Published Nov 18, 2014
KJoRN81, RN
158 Posts
At what point does someone's license get revoked? How many places must they get fired from before they're permanently done?
I am so mad I could spit.......
SmilingBluEyes
20,964 Posts
details?
or are you just venting?
TheCommuter, BSN, RN
102 Articles; 27,612 Posts
For someone's license to be revoked, his/her license number must be referred to the state board of nursing along with an allegation that violated one or more rule or regulations. Personnel from the BON will investigate the allegation and decide what action to take, if any.
So if no one has ever properly referred the diverter's license number to the state BON with a formal complaint, it is no surprise that licensure revocation has not happened.
In addition, most state BONs do not immediately revoke one's license. Discipline is usually progressive, starting with formal warnings or censures, then monetary fines, then mandatory remedial education, then probation, then limited licensure, then suspension of licensure, then revocation.
caliotter3
38,333 Posts
And keep in mind that referral to the Board is often an employer function. Many people go from employer to employer getting away with everything they do or don't do. And other people have employers that get rid of them and then the employer notifies the Board with false allegations. Some employers will engage in both extremes.
KelRN215, BSN, RN
1 Article; 7,349 Posts
The BoN doesn't track employees' job histories and the jobs they've been fired from. A complaint needs to be made with the BoN before a nurse's license is investigated. Since there are no details in the OP, we can't speculate on the scenario. How do you know why this nurse was fired from previous jobs?

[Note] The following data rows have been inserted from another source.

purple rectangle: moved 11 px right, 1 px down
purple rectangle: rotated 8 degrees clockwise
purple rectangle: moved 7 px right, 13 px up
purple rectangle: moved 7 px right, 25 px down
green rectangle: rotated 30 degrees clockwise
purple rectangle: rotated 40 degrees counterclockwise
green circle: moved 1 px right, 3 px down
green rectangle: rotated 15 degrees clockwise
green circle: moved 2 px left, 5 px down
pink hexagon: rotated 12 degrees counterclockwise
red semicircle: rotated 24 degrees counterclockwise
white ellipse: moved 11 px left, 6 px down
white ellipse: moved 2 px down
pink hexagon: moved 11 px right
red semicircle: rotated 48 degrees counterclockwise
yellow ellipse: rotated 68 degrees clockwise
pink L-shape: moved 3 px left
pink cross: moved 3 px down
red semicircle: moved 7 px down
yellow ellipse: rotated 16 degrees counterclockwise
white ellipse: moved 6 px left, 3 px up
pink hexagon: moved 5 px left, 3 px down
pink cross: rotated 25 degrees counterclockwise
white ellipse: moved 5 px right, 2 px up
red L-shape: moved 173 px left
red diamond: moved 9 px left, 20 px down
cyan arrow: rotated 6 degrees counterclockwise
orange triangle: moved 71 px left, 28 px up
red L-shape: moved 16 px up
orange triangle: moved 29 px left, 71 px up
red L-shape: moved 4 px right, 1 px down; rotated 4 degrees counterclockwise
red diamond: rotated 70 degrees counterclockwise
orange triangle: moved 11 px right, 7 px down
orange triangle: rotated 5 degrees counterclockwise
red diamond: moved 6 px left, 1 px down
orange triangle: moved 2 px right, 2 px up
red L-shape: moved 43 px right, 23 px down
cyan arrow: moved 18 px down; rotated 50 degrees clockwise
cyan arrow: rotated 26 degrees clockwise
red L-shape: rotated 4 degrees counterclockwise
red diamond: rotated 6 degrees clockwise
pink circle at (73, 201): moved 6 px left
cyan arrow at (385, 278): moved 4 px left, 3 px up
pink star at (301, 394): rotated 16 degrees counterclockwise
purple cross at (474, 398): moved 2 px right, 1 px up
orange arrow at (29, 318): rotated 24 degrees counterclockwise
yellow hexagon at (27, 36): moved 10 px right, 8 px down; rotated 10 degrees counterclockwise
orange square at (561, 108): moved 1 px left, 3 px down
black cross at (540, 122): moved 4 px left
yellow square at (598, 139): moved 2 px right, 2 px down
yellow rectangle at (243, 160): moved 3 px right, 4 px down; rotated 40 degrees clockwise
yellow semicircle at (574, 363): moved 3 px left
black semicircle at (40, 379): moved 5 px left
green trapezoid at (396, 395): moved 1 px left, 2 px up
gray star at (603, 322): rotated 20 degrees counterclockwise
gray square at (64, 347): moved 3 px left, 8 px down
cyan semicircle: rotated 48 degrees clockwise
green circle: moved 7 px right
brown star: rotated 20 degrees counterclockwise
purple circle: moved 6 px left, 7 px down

details?or are you just venting?
It's a long, quite uninteresting story....I was just wondering what it took for someone to lose their license. Apparently quite a bit. It's just disheartening to say the least. Thanks for the replies.
Of course I don't know why she was fired. But she was fired from a place that's notoriously difficult to get fired from (a teaching, magnet hospital with a solid union), as well as a pretty bad nursing home. I am speculating but also have observed several things AND been called into the DON's office to make a statement. But that will probably come out to be nothing which is, again, disheartening
Here.I.Stand, BSN, RN
5,047 Posts
So have you caught her diverting or seen her acting impaired at work? Or are you speculating based on the fact that she's been fired from these jobs?
I have seen her sign out dilaudid for a resident that is prescribed it PRN but never takes it for anyone else. He mentioned to me that he does not take it. She would sign it out to him every 3 hours, like clockwork. I have never noticed impairment, no. But then again I am quite green. All I know is management is aware of the situation and it's difficult to work with someone you can't trust as a nurse.....
jadelpn, LPN, EMT-B
9 Articles; 4,800 Posts
Just be 1000% sure that you do not witness, witness "wastes" or get involved in any way, shape, or form unless you actually SEE it.
I would think that if there is no supporting documentation on pain level, then after the medication pain level to support every 3 hour pain medication, then that would be a red flag.
People who divert are usually very good at it. Usually, they involve patients/residents who are confused, demented, and can't give an accurate portrayal of if they received their pain medication or not. So because there's no "proof" in this situation, they can be fired as opposed to any formal complaint against the BON.
It is usually very hard to prove unless there is a major error. And a lot of the time that comes with a nurse who declines to witness a waste that they did not see, or declines to witness the pulling of a PRN narcotic until they assess the patient's pain as well, most notably in LTC.
If management notices a pattern of one nurse continually giving a narcotic medication during their shift, and the patient/resident rarely needs narcotic pain meds otherwise, that is also a red flag. But again, a nurse could say that "no one else assesses pain" or some other excuse. Which could be feasible, especially in LTC.
Bottom line, cover yourself. Make sure that if you have this patient/resident (or if you are the medication nurse) that you are sure that you assess this patient's pain, make note of it, and make note if the patient declines the med if the patient states pain.
Be careful.
classicdame, MSN, EdD
7,255 Posts
In Texas you would be expected to turn this nurse in to the BON for investigation. They do not have control over the employer, only the license.
Farawyn
12,646 Posts
I have seen employers cover for "med diversion" because they do not want the publicity.